▶ _TO DO_
[1] In the co-ed murders account, rewrite the paragraph that begins "When the sheriff heard about her case" as a bulleted list that keeps its main facts.
[2] Summarize the co-ed murders account in two sentences.
[3] According to the co-ed murders account, who found Karen Sue Beineman's body?

On June 9, 1969, 23 year old University of Michigan graduate student Alice Kalom was found in a field with her throat cut, stab wounds, and a gunshot to the head. She was found by three teenage boys walking by an abandoned barn. Witnesses say that Alice had attending a party in Ann Arbor on June 7th and was seen dancing with a young man with long hair. Alice had been shot in the head, stabbed, her throat was slit, she had been raped, and she was found nude. A piece of her shirt had been cut off and wrapped around her head. Her clothes were found in the same area as her body.


Soon after Alice Kolam was found, a task force was set up. It took six murders before the task force happened. When you think about it, the first 3 were so spaced out, they probably were not thinking about it because they didn't happen around the same time as the last few. They were only counting the last few when they thought to band together for a task force. The people of the area raised money to hire famous psychic, Peter Hurkos. He helped out police in quite a few cases and some information he gave on the co-ed murders, but also gave some useless, unhelpful leads that sent investigators in the wrong direction.


On July 23, 1969, a missing person's report was filed for 18 year old Karen Sue Beineman to the Eastern Michigan University. The freshman did not return to her room that night. Karen was scheduled to pick up a wig downtown, where she was last seen. The worker at the wig shop said she was there earlier in the day and left on the back of a young man's blue motorcycle. Three days later, almost two years to the date the first victim, Mary Fleszar disappeared Karen was found. A doctor and his wife were out walking in a wooded area where they found her lifeless body. She has been beaten, strangled, and raped. Her underwear were stuffed into her mouth and human hair clippings were found in the underwear.


When the sheriff heard about her case, he didn't want any information to get out to the public, he wanted to try to keep it a secret to see if the killer would return back to the body like he had done with the others. Officers put a mannequin in the same spot where Karen was found and had a stake out in the area to see if he would return. Around midnight, a male was seen walking down Riverside Drive. It was raining so it was strange for someone to be out walking, especially late at night in that area. When the man entered the area the detectives felt they had their guy. He was so close to the mannequin that he could touch it. When the man realized it was not Beineman's body he ran through the woods with the detectives not far behind. The detectives searched for the suspect, but they had lost him. Because it was so dark and with the rain, detectives were unable to give a description of the man.

▶ _DATA FOR ANALYSIS_

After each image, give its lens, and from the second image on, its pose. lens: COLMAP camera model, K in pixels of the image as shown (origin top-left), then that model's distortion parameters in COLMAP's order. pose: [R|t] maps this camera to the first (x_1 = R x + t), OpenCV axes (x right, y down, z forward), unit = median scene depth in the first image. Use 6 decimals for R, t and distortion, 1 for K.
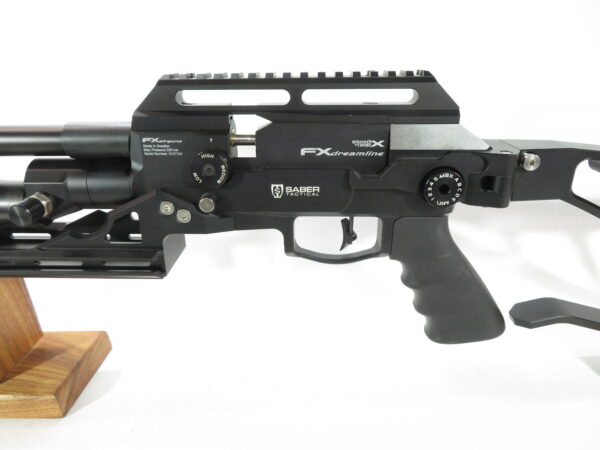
lens RADIAL K [[429.1, 0, 300.0], [0, 429.1, 225.0], [0, 0, 1]] dist [-0.000316, 0.001388]
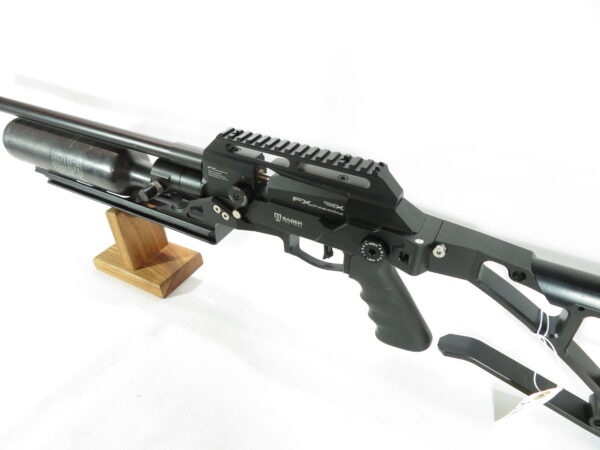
lens RADIAL K [[429.1, 0, 300.0], [0, 429.1, 225.0], [0, 0, 1]] dist [-0.000316, 0.001388]
pose [[0.896847, 0.271777, -0.349003, 0.543865], [-0.183161, 0.946339, 0.266261, -0.461421], [0.402639, -0.174872, 0.898500, -0.339199]]
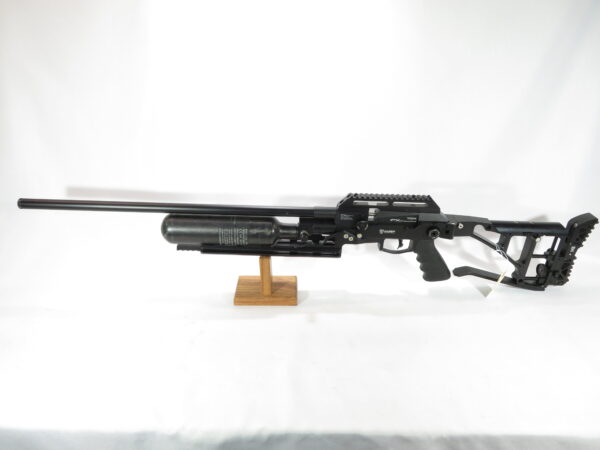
lens RADIAL K [[429.1, 0, 300.0], [0, 429.1, 225.0], [0, 0, 1]] dist [-0.000316, 0.001388]
pose [[0.996866, 0.024075, 0.075357, -0.850740], [-0.031679, 0.994341, 0.101399, -0.410067], [-0.072490, -0.103468, 0.991988, -1.974031]]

▶ _TASK ANSWERS_
[1]
- The sheriff kept the case secret, hoping the killer would return to the body as he had with the others.
- Officers placed a mannequin where Karen was found and staked out the area.
- Around midnight, in the rain, a man was seen walking down Riverside Drive.
- He came close enough to touch the mannequin, then ran through the woods when he realized it was not Beineman's body.
- Detectives chased him but lost him, and the darkness and rain left them unable to describe him.

[2] Alice, a 23-year-old University of Michigan graduate student, was found murdered in a field on June 9, 1969, and after six murders a task force was set up, while residents raised money to hire psychic Peter Hurkos, whose leads were both helpful and misleading. After 18-year-old Karen Sue Beineman went missing on July 23, 1969, and was found dead three days later, officers staked out the site with a mannequin, but the man who approached it fled through the woods, and detectives could not describe him.

[3] A doctor and his wife who were out walking in a wooded area.